Thank You! I agree with your response! However, Regarding sum of squared error function, Can we approximate it as a general series as below ? Where we can split this series into K distinct terms, right? If K is infinite, then series is considered an infinite series. If K is finite, then it is referred to as a finite series, right?
Instead of “approximation”, I think it is the exact form. It is a sum of k terms. As for the definition of series, since I am not a mathematician, it would be better for you to consult someone more knowledgeable in mathematics.
Thank you for providing equations for sum of k terms.
However, Most of these important “series” related problems like Taylor Series, Fourier Series, discontinuities and more are fundamental in engineering mathematics. So there should be no problem in understanding the mathematical equations. But i am not familiar with proof for cost function (J), i.e sum of k terms of the squared distance error function, So that’s why I used the term “approximation”.
In the following example, let’s consider the dataset X= [[0 1] [1 2] [1 3] [8 4] [9 3] [8 2] [8 8] [8 6] [5 8] [7 7] [4 7] [3 8] [2 9] [6 9]], when K =3, initialilized centroids using random seed of 67, we got the initial centroids at [[1 3] [7 7] [0 1]]. The final cluster assignments were idx: [2 0 0 1 1 1 1 1 1 1 1 1 1 1], and final centroids were [[0. 1. ] [1. 2.5 ] [1. 2.5 ] [6.18181818 6.45454545] [6.18181818 6.45454545] [6.18181818 6.45454545 [6.18181818 6.45454545] [6.18181818 6.45454545] [6.18181818 6.45454545] [6.18181818 6.45454545] [6.18181818 6.45454545 [6.18181818 6.45454545] [6.18181818 6.45454545] [6.18181818 6.45454545]].
I was calculating the SquaredDistance error: 114.86363636363636 Most importantly, I want to understand why? There was highest training error of 114.86363636363636. Could it be that K-means algorithm is trapped in a suboptimal solution due to such seed (67) and initial centroid at [[1 3] [7 7] [0 1]] ?

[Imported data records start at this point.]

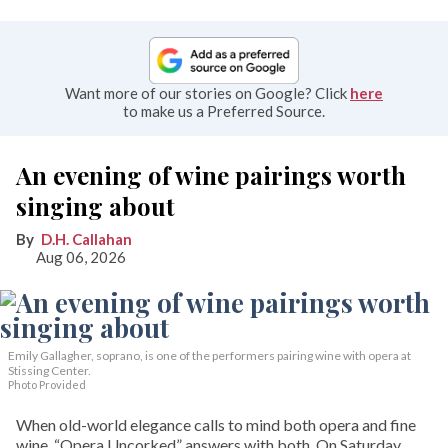
Want more of our stories on Google? Click
here
to make us a Preferred Source.
An evening of wine pairings worth
singing about
D.H. Callahan
Aug 06, 2026
Emily Gallagher, soprano, is one of the performers pairing wine with opera at
Stissing Center.
Photo Provided
When old-world elegance calls to mind both opera and fine
wine, “Opera Uncorked” answers with both. On Saturday,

Sum of squared distance is the sum of the squared distances between point and the point’s centroid. What proof do you want? You don’t need a proof for the formula of sum of squared distance because that’s by definition.
Besides, when we talk about approximation in maths context, we know it is not the exact form. It’s fine to be not familiar with something, but that doesn’t make it an approximation in maths context. Let’s use this special term in the same way as others would when discussing maths.